We ran through the rain to a Buick. By the time we had scrambled in we were both pretty wet, but the heat dried us before O’Cassidy parked outside a restaurant. We ran from the car and ducked out of the rain into the entrance lobby.
A fat, grinning Mexican in a white coat shook hands with O’Cassidy and then led us into a dimly-lit room, but air-conditioned, to a table in the fat corner. There were about thirty tables dotted around, occupied by sleek looking Mexicans and sleeker looking girls.
“I’ve been in this city now for nine months and I always eat here nights,” O’Cassidy said as he sat down. “The food’s fine.”
He waved to a dark, sulky looking beauty who was at the bar and who lifted a tired hand and weary eyebrows. He shook his head, then turning to me: “The dolls here are very willing, but let’s eat first. You like Mexican food?”
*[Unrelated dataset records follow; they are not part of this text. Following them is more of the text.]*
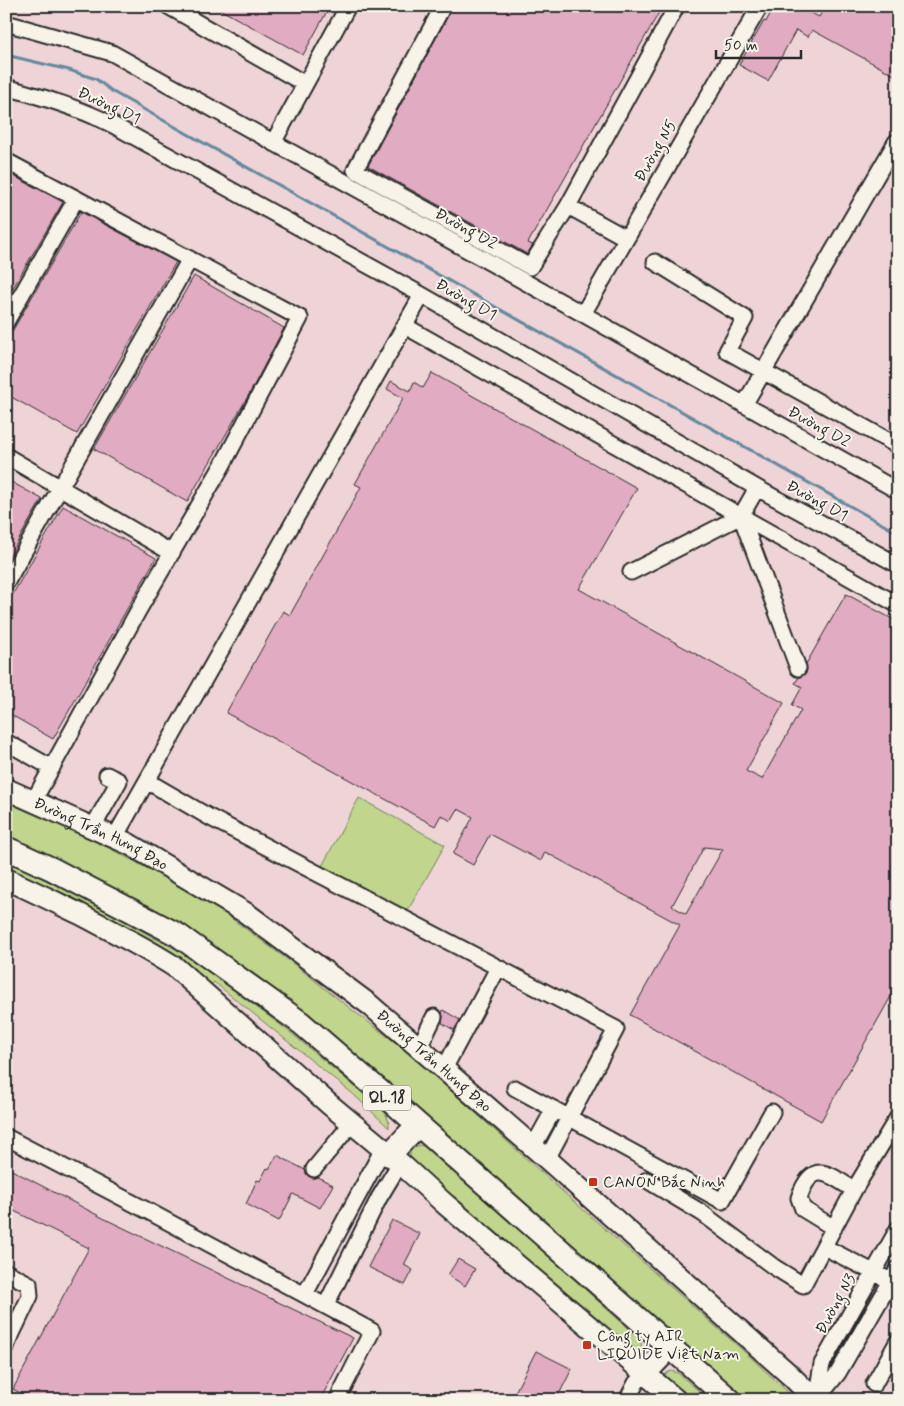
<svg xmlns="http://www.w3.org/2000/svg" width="904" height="1406" font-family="Mynerve,sans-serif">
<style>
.built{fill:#eed4d7}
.green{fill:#bfd68c;stroke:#75805c}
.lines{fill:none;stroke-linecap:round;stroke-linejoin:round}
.stream{stroke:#65889e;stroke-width:3}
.building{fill:#e1abc2;stroke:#2b2b2b;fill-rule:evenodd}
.minor-casing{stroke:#2b2b2b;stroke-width:19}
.major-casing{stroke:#2b2b2b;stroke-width:24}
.highway-casing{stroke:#2b2b2b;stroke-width:26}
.minor{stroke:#f7f3e8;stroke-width:15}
.major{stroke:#f7f3e8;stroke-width:20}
.highway{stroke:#f7f3e8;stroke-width:22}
.poi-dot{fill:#c8321e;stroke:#f7f3e8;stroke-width:2}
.labels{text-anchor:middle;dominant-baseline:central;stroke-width:4;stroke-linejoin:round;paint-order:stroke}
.shield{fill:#f7f3e8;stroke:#686764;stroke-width:1}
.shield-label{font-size:15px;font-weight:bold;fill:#2b2b2b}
.street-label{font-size:16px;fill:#2b2b2b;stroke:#f7f3e8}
.poi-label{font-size:16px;fill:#2b2b2b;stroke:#f7f3e8;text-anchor:start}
</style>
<rect width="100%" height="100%" fill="#f3e5e0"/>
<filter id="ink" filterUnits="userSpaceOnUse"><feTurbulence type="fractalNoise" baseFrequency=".02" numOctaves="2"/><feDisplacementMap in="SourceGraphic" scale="10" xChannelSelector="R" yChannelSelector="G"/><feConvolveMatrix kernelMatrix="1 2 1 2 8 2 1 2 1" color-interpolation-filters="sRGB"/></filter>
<g filter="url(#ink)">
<path class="built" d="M6,6H898V1400H6Z"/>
<path class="green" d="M359,798L445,845L407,912L322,866Z
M6,802L66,828L111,849L180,886L220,910L295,965L351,1009L408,1052L571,1199L747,1354L789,1393L790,1400H748L396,1089L257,976L209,943L169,918L91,876L6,835Z
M6,861L86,899L151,936L187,955L290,1032L385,1112L389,1122V1128L353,1094L214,982L211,985L185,963L6,870Z
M420,1145L426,1147L441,1159L629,1329C636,1335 643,1340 641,1349C636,1354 632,1350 628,1347L414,1163L410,1158V1152L414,1147Z
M671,1371L678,1373L709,1400H691L666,1379L665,1374Z"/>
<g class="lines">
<path class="stream" d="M6,55L69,70L96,79L113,92L898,533"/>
</g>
<path class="building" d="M214,6H330L303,55Z
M452,6H661V9L528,243L533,245L527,254L368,166L451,10Z
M774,6H798L819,17L825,6H888L898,11V77L812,30L808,37L796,30L768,81L739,65L764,21L766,22Z
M6,172L63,202L6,300Z
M81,212L176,262L77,434L6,394V342Z
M194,276L284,328L251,391L187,502L94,449Z
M432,373L637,488L579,589L784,703L746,771L762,779L801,710L792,705L802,687L795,683L799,677L806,674L807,669L806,664L846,594L898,622V984L821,1121L630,1015L680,925L545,852L541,861L490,834L473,865L453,854L473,817L458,809L451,821L441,815L435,826L226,713L283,611L290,615L361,487L355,484L403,398L387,389L391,381L410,391L414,382L423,388ZM704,847L723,849L686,914L672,906Z
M6,479L42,499L6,562Z
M63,506L156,558L53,739L6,712V606Z
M443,1010L460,1020L454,1030L442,1023L443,1017L442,1012Z
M277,1155L305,1170L308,1176L313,1178L318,1177L333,1185L320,1208L293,1194L279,1221L246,1204L257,1180L260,1181L267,1168L269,1169Z
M6,1167L105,1219L353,1338L320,1400H33L13,1389L89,1248L6,1207Z
M392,1220L420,1234L404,1265L413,1270L405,1285L368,1267Z
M458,1259L475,1269L465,1286L448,1275Z
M536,1351L572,1369L556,1400H511Z"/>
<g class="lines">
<g class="minor-casing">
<path id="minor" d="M168,6L305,84
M443,6L355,170L530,267L568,206L675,9L670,6
M6,23L112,53L583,314L898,491
M6,87C45,98 77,107 113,125L422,295L757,488L898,565
M273,143L348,6
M6,161L300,318L222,466L138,611L34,800
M568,206L626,238
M655,262L745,318L727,351L898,446
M583,314L760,6
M6,322L76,199
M405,326L898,605
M744,405L896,142
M6,456L172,553
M741,516L798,668
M631,572L741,516L757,488
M6,583L190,259
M6,742L52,768
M147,781L209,817L616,1029L547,1159
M93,827L119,781L107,775
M115,837L422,295
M419,1048L434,1017
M444,1069L498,968
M515,1088L722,1201L772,1112
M6,1137L148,1211L372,1331L337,1400
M533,1147L554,1109
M314,1169L352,1123
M647,1180L702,1213L774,1267L803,1285L854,1190L898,1117
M834,1228L803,1209L799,1198C812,1159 828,1173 854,1190
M824,1247L883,1277
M6,1272L29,1284L30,1296L6,1346
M305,1294L383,1149
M326,1305L379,1198L400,1163
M874,1384L898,1341
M817,1399L838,1373L898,1269
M627,1400L636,1383L645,1373
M816,1400L822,1364L898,1229"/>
</g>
<g class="major-casing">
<g id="major">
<path id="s1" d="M6,789L129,844L246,913L370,1005L547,1159L791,1376L815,1400"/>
<path d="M6,879C31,890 55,902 80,914C112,931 144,947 175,967L329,1104L400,1163L445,1204L676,1400"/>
</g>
</g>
<g class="highway-casing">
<path id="highway" d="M6,848L52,869L178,935L301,1023L397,1106L730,1400
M389,1155L418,1125
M645,1373L670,1347"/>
</g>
<use href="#minor" class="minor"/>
<use href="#major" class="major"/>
<use href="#highway" class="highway"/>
</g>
</g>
<g class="poi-dot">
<rect x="588" y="1177" width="10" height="10" rx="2.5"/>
<rect x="582" y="1340" width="10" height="10" rx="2.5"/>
</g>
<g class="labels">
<rect class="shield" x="363" y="1085.5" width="48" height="25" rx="4"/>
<g class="shield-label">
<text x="387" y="1098">QL.18</text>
</g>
<g class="street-label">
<text transform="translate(109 106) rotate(25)">Đường D1</text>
<text transform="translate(656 151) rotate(-60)">Đường N5</text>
<text transform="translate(466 229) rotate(29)">Đường D2</text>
<text transform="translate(466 300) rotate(30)">Đường D1</text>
<text transform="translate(819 427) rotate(29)">Đường D2</text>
<text transform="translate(817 501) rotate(29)">Đường D1</text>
<text stroke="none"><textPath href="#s1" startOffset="105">Đường Trần Hưng Đạo</textPath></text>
<text stroke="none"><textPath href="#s1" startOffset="510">Đường Trần Hưng Đạo</textPath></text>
<text transform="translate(836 1304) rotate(-61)">Đường N3</text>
</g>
<g class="poi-label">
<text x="603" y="1182">CANON Bắc Ninh</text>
<text x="597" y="1336">Công ty AIR<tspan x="597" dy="18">LIQUIDE Việt Nam</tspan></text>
</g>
</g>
<rect width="904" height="1406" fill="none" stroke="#f7f3e8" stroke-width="25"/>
<rect x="12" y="12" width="879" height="1381" fill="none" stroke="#2b2b2b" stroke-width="2" filter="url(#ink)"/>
<path d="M716 50v8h85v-8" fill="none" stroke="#2b2b2b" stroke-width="2.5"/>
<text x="724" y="50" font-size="15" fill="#2b2b2b" stroke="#f7f3e8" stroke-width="4" paint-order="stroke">50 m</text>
</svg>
“So long as it’s not too hot.”
We had tamales which were hot but very good, followed by Mole de Guajolote: a fricassee of turkey seasoned with tomatoes, sesame seeds and covered with a thick chocolate sauce.
The sauce startled me until I tried the dish to find it excellent.
After we had got through the Mole and had talked of Vietnam and O’Cassidy’s brother, I felt O’Cassidy was relaxed enough for me to get to business.
“Can I ask you about this runway you’ve built Bill?” I asked cautiously.
“Why, sure. You interested in runways?”
“I’m an aero-engineer and anything to do with flying interests me.”
“Is that right? Well, this goddamn runway was the worst I’ve ever had to build so far: Right in the middle of the jungle: trees, rocks, swamps, snakes . . . you name it, it was there.”